**Request:** Find the line with "שתסגור לכם את הפינה, תהנו." in the records below. Copy it and every line after it, up to and including the line with "עוגת ביסקוויטים שוקולד דובאי".
★ ★ ★ ★ ★ ★ ★
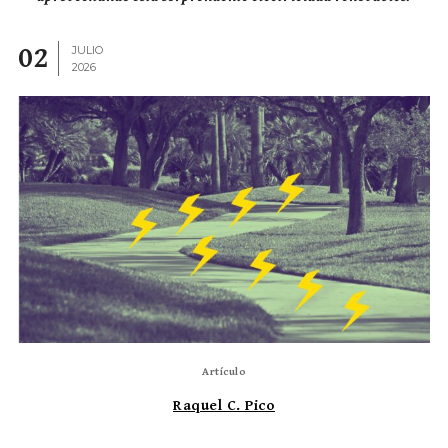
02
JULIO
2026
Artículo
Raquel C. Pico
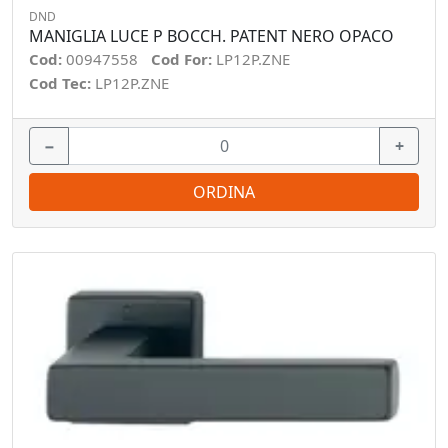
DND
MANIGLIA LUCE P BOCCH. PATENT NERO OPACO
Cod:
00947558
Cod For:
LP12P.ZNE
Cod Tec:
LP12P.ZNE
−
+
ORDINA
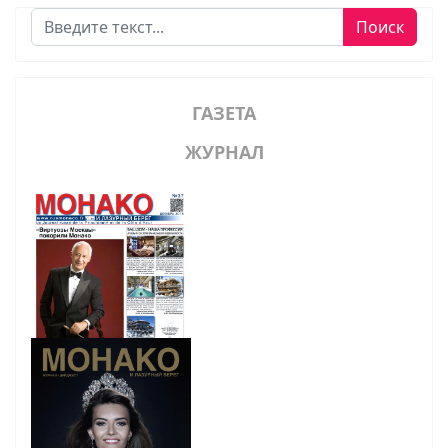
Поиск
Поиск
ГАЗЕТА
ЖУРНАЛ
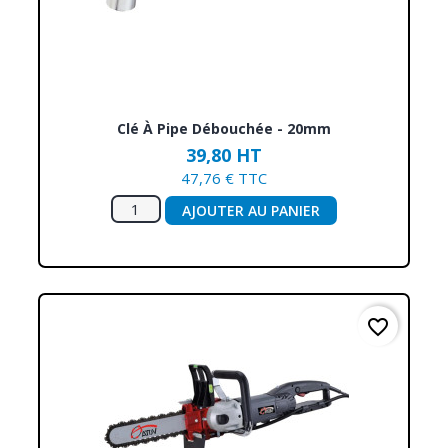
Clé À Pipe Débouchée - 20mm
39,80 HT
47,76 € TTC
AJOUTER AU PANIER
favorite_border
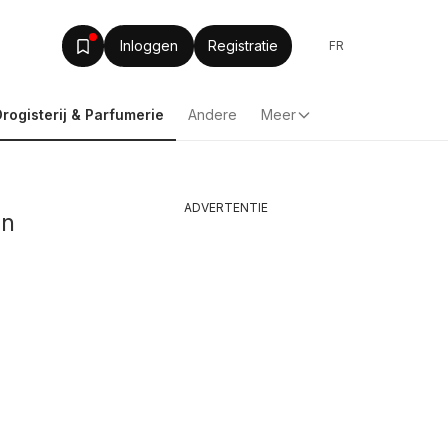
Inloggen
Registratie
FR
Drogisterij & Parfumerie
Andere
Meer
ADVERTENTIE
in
★ ★ ★ ★ ★ ★ ★
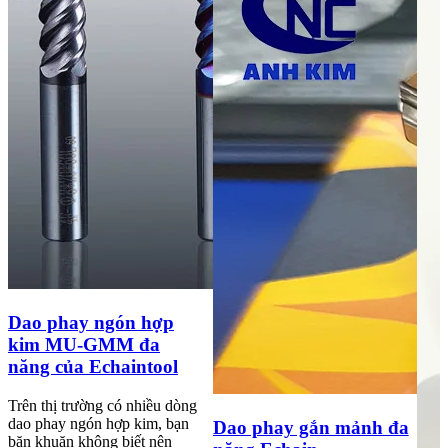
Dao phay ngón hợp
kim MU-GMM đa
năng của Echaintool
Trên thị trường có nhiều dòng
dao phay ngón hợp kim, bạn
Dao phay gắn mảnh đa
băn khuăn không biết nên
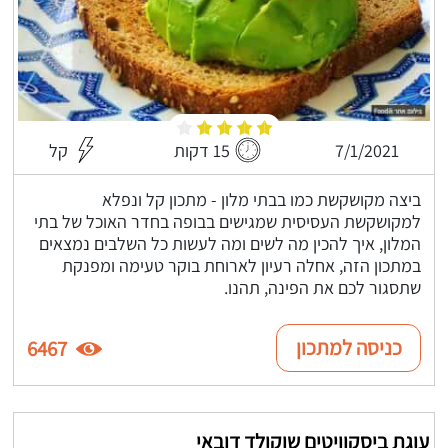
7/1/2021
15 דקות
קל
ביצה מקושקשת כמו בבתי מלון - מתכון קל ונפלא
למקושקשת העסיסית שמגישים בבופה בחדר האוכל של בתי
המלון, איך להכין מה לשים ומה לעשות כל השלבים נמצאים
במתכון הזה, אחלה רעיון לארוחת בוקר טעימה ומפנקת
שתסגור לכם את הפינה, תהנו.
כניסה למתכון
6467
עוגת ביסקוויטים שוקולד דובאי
★ ★ ★ ★ ★ ★ ★
**Problem solution:**
שתסגור לכם את הפינה, תהנו.
כניסה למתכון
6467
עוגת ביסקוויטים שוקולד דובאי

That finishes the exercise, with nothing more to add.